4. Other debugging options
==========================

The following CPP symbols govern assertions that are not enabled by default.

	MQ_DEBUG
		If enabled, activates all mq_check() calls, which ensure that the
		message queue entries are sanely allocated.
		This option was on by default during the whole 0.96.x series and
		is being turned off for 0.97.

	INPUTEVT_SAFETY_ASSERT
		If enabled, adds costly assertions (using system calls) to make
		sure file descriptors are opened, or of a particular type (e.g.
		sockets).
		This option was on by default during the 0.96.9 release,
		especially meant to check the Windows port.  It is being turned off
		for 0.97.

	ZALLOC_SAFETY_ASSERT
		If enabled, adds more costly assertions to make sure we are not
		corrupting zones by releasing objects to the wrong zones.  Contrary
		to ZONE_SAFE, this does not add any overhead to each allocated
		object and therefore it does not change the allocation patterns
		or the size of the objects requested.


5. Automatic crash dump collection
==================================

Gtk-gnutella usually sets the ~/.gtk-gnutella/crashes directory as the
recipient for crash dumps.

A crash file is automatically generated when one of the --exec-on-crash
and --gdb-on-crash options is set, or when gtk-gnutella determines that
there are no core dumps possible and therefore needs to save some information
about the crash condition before the process disappears (i.e. it behaves as
if --gdb-on-crsh had been set).

The crash file will be named like this:

    gtk-gnutella-r18523-crash.19394.log
                 ^            ^
                 |            PID of the process that crashed
                 SVN revision number 

The file contains an RFC822-style header giving information about the crash,
followed by the output of gdb's "bt" and "bt full" commands ran on the
crashing process.  The stack will only be useful when the executable was
not stripped of debugging symbols.

To launch "gdb", gtk-gnutella relies on the default PATH in the shell
to locate the debugger.

With the --exec-on-crash option, one can specify the path to a program that
will be called instead of gdb.  In that case, the content of the crash file
will depend on the exact program logic.

The program must expect the following arguments:

    argv[1] = argv0;        /* Original command launched */
    argv[2] = pid_str;      /* PID of the crashing process */

The program also receives in the Crashfile environment variable the full path
of the crash log file that is being generated.

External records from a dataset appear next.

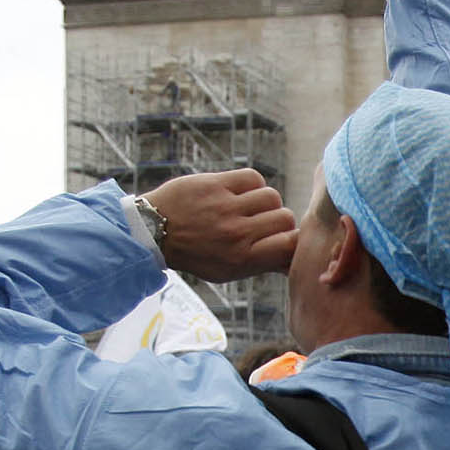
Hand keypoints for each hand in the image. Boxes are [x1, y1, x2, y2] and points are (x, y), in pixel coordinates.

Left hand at [148, 168, 297, 282]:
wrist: (155, 231)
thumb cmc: (196, 254)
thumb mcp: (227, 271)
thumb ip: (261, 263)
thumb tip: (293, 259)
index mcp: (241, 259)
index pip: (290, 245)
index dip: (294, 241)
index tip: (285, 240)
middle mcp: (236, 233)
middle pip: (285, 218)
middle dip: (278, 221)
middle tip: (262, 223)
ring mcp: (225, 207)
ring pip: (272, 196)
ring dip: (265, 202)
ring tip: (249, 207)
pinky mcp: (215, 184)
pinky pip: (253, 178)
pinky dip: (252, 184)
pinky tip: (240, 192)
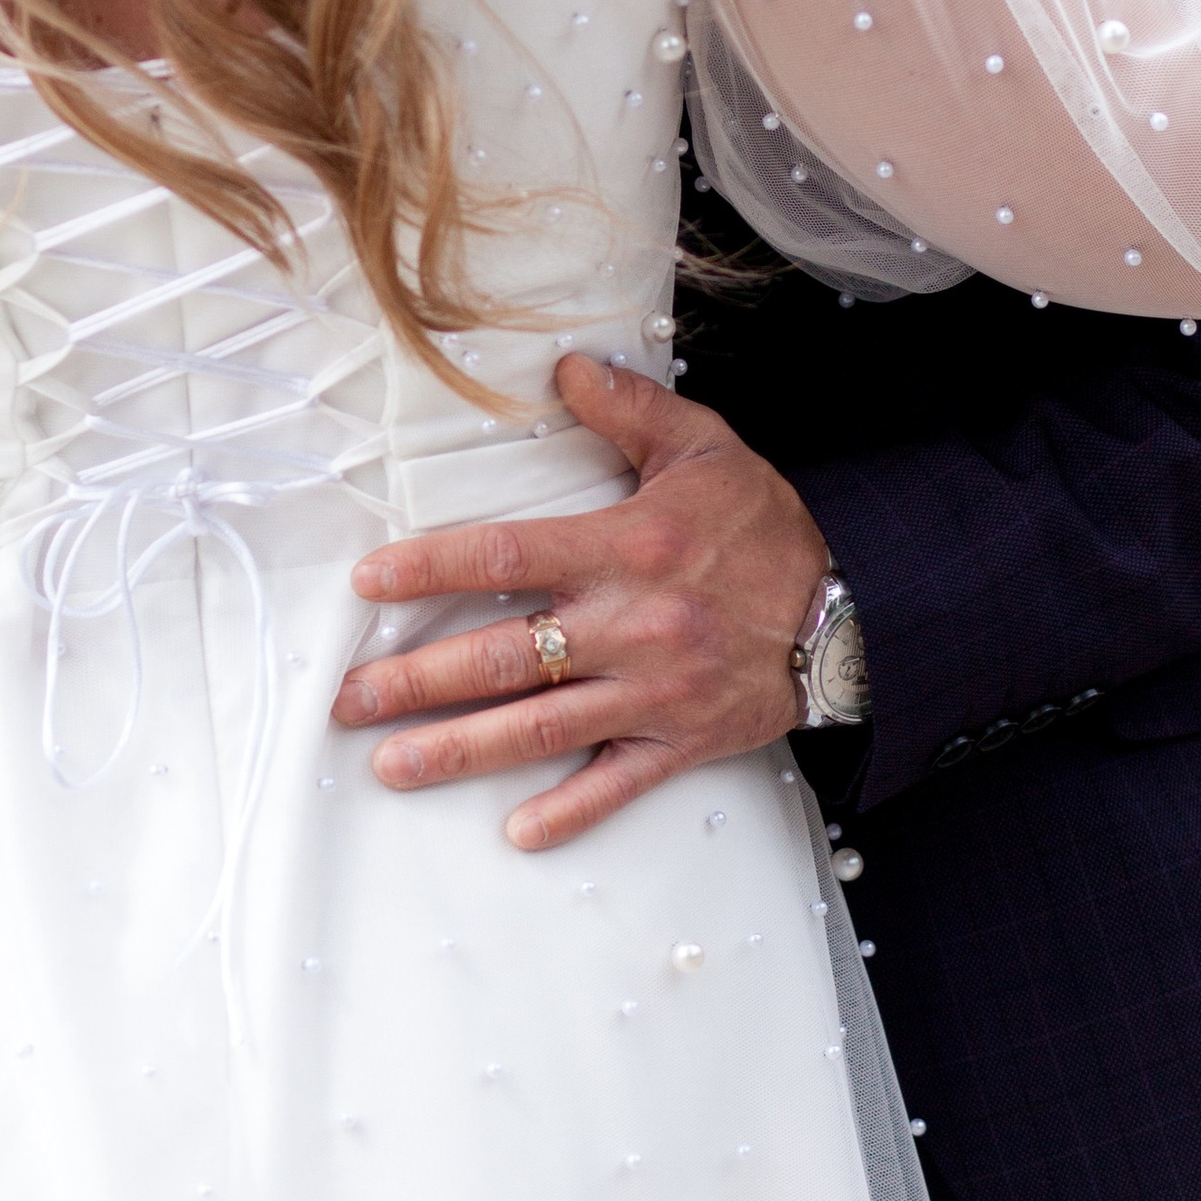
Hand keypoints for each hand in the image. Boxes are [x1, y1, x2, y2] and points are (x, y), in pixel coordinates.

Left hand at [329, 353, 828, 849]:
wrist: (852, 610)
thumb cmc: (766, 525)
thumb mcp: (704, 446)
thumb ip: (629, 408)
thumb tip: (563, 368)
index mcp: (626, 547)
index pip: (506, 553)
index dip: (430, 567)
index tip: (368, 582)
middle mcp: (630, 624)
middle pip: (502, 657)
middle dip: (415, 682)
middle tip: (347, 700)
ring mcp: (652, 690)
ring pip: (539, 728)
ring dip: (459, 751)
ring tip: (392, 765)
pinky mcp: (681, 739)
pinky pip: (618, 782)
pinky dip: (569, 810)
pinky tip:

For instance, assume you have created an executable file called "gdb-wrapper"
with the following content:

------------------------------------------------------------------------
#!/bin/sh

executable="$1"
pid="$2"

LC_ALL=C    # gdb is localized and the egrep rules wouldn't match
export LC_ALL
unset LANG

(
    echo 'bt'
    echo 'bt full'
    echo 'quit'
    while echo | cat 2>/dev/null # gdb does not handle stdin properly
    do sleep 1
    done
) | gdb -q -n -se "$executable" -p "$pid" \
  | egrep -v -e ^Reading -e ^Loaded -e ^done -e ^Using -e ^\\[

# Send the content of the crash logfile to someone@example.com
(
    cat - "$Crashfile" <<'EOM'
From: gtkg
To: someone@example.com
Subject: GTKG crash

EOM
) | /usr/sbin/sendmail -t
exit
------------------------------------------------------------------------

That will run gdb, filtering out most of the noise it emits and will then
e-mail the generated crash log to "someone@example.com", informing that
the program crashed and why.

Simply run gtk-gnutella with the following arguments:

    gtk-gnutella --exec-on-crash ~/bin/gdb-wrapper \
        --log-stderr ~/logs/gtkg.log